INSTRUCTIONS TO FOLLOW. An exact reproduction of all entries is expected.

Saved data entries
::::::::
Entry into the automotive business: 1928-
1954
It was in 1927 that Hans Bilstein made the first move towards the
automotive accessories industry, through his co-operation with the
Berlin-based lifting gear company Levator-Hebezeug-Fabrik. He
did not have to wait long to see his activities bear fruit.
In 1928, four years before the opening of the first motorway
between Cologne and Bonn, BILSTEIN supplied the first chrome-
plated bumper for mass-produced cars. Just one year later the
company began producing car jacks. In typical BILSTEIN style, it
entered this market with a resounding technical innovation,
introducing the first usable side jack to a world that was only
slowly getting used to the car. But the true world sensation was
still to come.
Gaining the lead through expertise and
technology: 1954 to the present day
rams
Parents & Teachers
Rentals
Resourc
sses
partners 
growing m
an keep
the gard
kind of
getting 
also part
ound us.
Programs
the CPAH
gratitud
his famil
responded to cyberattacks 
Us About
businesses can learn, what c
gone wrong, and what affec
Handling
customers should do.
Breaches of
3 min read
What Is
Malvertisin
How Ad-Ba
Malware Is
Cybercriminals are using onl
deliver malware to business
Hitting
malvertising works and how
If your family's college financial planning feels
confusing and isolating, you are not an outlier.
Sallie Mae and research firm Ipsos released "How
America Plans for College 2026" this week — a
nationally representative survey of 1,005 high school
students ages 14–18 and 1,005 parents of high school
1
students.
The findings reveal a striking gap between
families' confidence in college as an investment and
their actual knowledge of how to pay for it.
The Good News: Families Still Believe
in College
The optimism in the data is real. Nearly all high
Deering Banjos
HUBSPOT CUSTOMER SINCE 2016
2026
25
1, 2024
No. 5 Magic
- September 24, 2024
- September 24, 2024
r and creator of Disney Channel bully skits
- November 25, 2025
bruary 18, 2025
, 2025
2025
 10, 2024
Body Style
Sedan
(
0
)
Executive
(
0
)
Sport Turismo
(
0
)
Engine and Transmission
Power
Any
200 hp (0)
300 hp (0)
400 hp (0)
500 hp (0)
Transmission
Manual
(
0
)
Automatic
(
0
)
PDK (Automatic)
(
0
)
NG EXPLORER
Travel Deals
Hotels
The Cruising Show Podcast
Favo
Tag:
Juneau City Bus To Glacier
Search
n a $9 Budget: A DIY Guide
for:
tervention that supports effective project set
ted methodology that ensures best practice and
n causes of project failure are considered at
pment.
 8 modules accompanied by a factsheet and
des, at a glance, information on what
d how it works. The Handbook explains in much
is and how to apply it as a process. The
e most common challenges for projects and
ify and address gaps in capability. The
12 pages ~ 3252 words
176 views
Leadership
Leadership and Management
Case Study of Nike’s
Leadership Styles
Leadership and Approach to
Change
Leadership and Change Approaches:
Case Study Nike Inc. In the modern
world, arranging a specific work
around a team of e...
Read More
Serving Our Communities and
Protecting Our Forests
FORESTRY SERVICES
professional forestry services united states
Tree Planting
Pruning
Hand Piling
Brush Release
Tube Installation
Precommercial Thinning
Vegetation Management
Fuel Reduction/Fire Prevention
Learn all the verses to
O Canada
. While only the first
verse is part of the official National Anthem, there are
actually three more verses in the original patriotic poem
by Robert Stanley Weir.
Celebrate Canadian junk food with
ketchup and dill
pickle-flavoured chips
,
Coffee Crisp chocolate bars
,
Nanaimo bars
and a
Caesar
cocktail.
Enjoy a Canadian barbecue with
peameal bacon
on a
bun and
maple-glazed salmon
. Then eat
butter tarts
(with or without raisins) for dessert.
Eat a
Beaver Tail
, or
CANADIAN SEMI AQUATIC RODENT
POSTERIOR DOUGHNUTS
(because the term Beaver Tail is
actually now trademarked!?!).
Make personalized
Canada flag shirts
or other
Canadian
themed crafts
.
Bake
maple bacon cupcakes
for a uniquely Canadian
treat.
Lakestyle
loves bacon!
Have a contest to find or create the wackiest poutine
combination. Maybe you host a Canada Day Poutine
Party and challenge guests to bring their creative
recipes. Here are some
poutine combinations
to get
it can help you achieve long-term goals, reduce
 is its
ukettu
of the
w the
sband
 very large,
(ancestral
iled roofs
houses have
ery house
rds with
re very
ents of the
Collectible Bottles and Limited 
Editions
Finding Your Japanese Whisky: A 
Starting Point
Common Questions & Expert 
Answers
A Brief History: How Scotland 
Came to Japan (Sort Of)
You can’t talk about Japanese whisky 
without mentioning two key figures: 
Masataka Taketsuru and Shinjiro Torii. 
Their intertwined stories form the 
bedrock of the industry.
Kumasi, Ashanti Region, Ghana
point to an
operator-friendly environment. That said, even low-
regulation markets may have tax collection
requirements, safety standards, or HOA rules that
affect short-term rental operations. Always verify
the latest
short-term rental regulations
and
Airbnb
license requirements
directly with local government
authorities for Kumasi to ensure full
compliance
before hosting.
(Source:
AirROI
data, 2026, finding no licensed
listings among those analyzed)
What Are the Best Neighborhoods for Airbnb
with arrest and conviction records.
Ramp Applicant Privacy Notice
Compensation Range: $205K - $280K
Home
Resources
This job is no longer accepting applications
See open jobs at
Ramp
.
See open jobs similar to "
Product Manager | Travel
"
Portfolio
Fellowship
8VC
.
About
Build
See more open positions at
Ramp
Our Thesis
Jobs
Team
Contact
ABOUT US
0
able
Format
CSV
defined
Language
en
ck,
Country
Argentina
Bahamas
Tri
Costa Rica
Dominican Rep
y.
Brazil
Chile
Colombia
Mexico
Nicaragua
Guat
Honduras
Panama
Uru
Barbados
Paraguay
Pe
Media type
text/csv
::::::::
TASK ANSWER.
Entry into the automotive business: 1928-
1954
It was in 1927 that Hans Bilstein made the first move towards the
automotive accessories industry, through his co-operation with the
Berlin-based lifting gear company Levator-Hebezeug-Fabrik. He
did not have to wait long to see his activities bear fruit.
In 1928, four years before the opening of the first motorway
between Cologne and Bonn, BILSTEIN supplied the first chrome-
plated bumper for mass-produced cars. Just one year later the
company began producing car jacks. In typical BILSTEIN style, it
entered this market with a resounding technical innovation,
introducing the first usable side jack to a world that was only
slowly getting used to the car. But the true world sensation was
still to come.
Gaining the lead through expertise and
technology: 1954 to the present day
rams
Parents & Teachers
Rentals
Resourc
sses
partners 
growing m
an keep
the gard
kind of
getting 
also part
ound us.
Programs
the CPAH
gratitud
his famil
responded to cyberattacks 
Us About
businesses can learn, what c
gone wrong, and what affec
Handling
customers should do.
Breaches of
3 min read
What Is
Malvertisin
How Ad-Ba
Malware Is
Cybercriminals are using onl
deliver malware to business
Hitting
malvertising works and how
If your family's college financial planning feels
confusing and isolating, you are not an outlier.
Sallie Mae and research firm Ipsos released "How
America Plans for College 2026" this week — a
nationally representative survey of 1,005 high school
students ages 14–18 and 1,005 parents of high school
1
students.
The findings reveal a striking gap between
families' confidence in college as an investment and
their actual knowledge of how to pay for it.
The Good News: Families Still Believe
in College
The optimism in the data is real. Nearly all high
Deering Banjos
HUBSPOT CUSTOMER SINCE 2016
2026
25
1, 2024
No. 5 Magic
- September 24, 2024
- September 24, 2024
r and creator of Disney Channel bully skits
- November 25, 2025
bruary 18, 2025
, 2025
2025
 10, 2024
Body Style
Sedan
(
0
)
Executive
(
0
)
Sport Turismo
(
0
)
Engine and Transmission
Power
Any
200 hp (0)
300 hp (0)
400 hp (0)
500 hp (0)
Transmission
Manual
(
0
)
Automatic
(
0
)
PDK (Automatic)
(
0
)
NG EXPLORER
Travel Deals
Hotels
The Cruising Show Podcast
Favo
Tag:
Juneau City Bus To Glacier
Search
n a $9 Budget: A DIY Guide
for:
tervention that supports effective project set
ted methodology that ensures best practice and
n causes of project failure are considered at
pment.
 8 modules accompanied by a factsheet and
des, at a glance, information on what
d how it works. The Handbook explains in much
is and how to apply it as a process. The
e most common challenges for projects and
ify and address gaps in capability. The
12 pages ~ 3252 words
176 views
Leadership
Leadership and Management
Case Study of Nike’s
Leadership Styles
Leadership and Approach to
Change
Leadership and Change Approaches:
Case Study Nike Inc. In the modern
world, arranging a specific work
around a team of e...
Read More
Serving Our Communities and
Protecting Our Forests
FORESTRY SERVICES
professional forestry services united states
Tree Planting
Pruning
Hand Piling
Brush Release
Tube Installation
Precommercial Thinning
Vegetation Management
Fuel Reduction/Fire Prevention
Learn all the verses to
O Canada
. While only the first
verse is part of the official National Anthem, there are
actually three more verses in the original patriotic poem
by Robert Stanley Weir.
Celebrate Canadian junk food with
ketchup and dill
pickle-flavoured chips
,
Coffee Crisp chocolate bars
,
Nanaimo bars
and a
Caesar
cocktail.
Enjoy a Canadian barbecue with
peameal bacon
on a
bun and
maple-glazed salmon
. Then eat
butter tarts
(with or without raisins) for dessert.
Eat a
Beaver Tail
, or
CANADIAN SEMI AQUATIC RODENT
POSTERIOR DOUGHNUTS
(because the term Beaver Tail is
actually now trademarked!?!).
Make personalized
Canada flag shirts
or other
Canadian
themed crafts
.
Bake
maple bacon cupcakes
for a uniquely Canadian
treat.
Lakestyle
loves bacon!
Have a contest to find or create the wackiest poutine
combination. Maybe you host a Canada Day Poutine
Party and challenge guests to bring their creative
recipes. Here are some
poutine combinations
to get
it can help you achieve long-term goals, reduce
 is its
ukettu
of the
w the
sband
 very large,
(ancestral
iled roofs
houses have
ery house
rds with
re very
ents of the
Collectible Bottles and Limited 
Editions
Finding Your Japanese Whisky: A 
Starting Point
Common Questions & Expert 
Answers
A Brief History: How Scotland 
Came to Japan (Sort Of)
You can’t talk about Japanese whisky 
without mentioning two key figures: 
Masataka Taketsuru and Shinjiro Torii. 
Their intertwined stories form the 
bedrock of the industry.
Kumasi, Ashanti Region, Ghana
point to an
operator-friendly environment. That said, even low-
regulation markets may have tax collection
requirements, safety standards, or HOA rules that
affect short-term rental operations. Always verify
the latest
short-term rental regulations
and
Airbnb
license requirements
directly with local government
authorities for Kumasi to ensure full
compliance
before hosting.
(Source:
AirROI
data, 2026, finding no licensed
listings among those analyzed)
What Are the Best Neighborhoods for Airbnb
with arrest and conviction records.
Ramp Applicant Privacy Notice
Compensation Range: $205K - $280K
Home
Resources
This job is no longer accepting applications
See open jobs at
Ramp
.
See open jobs similar to "
Product Manager | Travel
"
Portfolio
Fellowship
8VC
.
About
Build
See more open positions at
Ramp
Our Thesis
Jobs
Team
Contact
ABOUT US
0
able
Format
CSV
defined
Language
en
ck,
Country
Argentina
Bahamas
Tri
Costa Rica
Dominican Rep
y.
Brazil
Chile
Colombia
Mexico
Nicaragua
Guat
Honduras
Panama
Uru
Barbados
Paraguay
Pe
Media type
text/csv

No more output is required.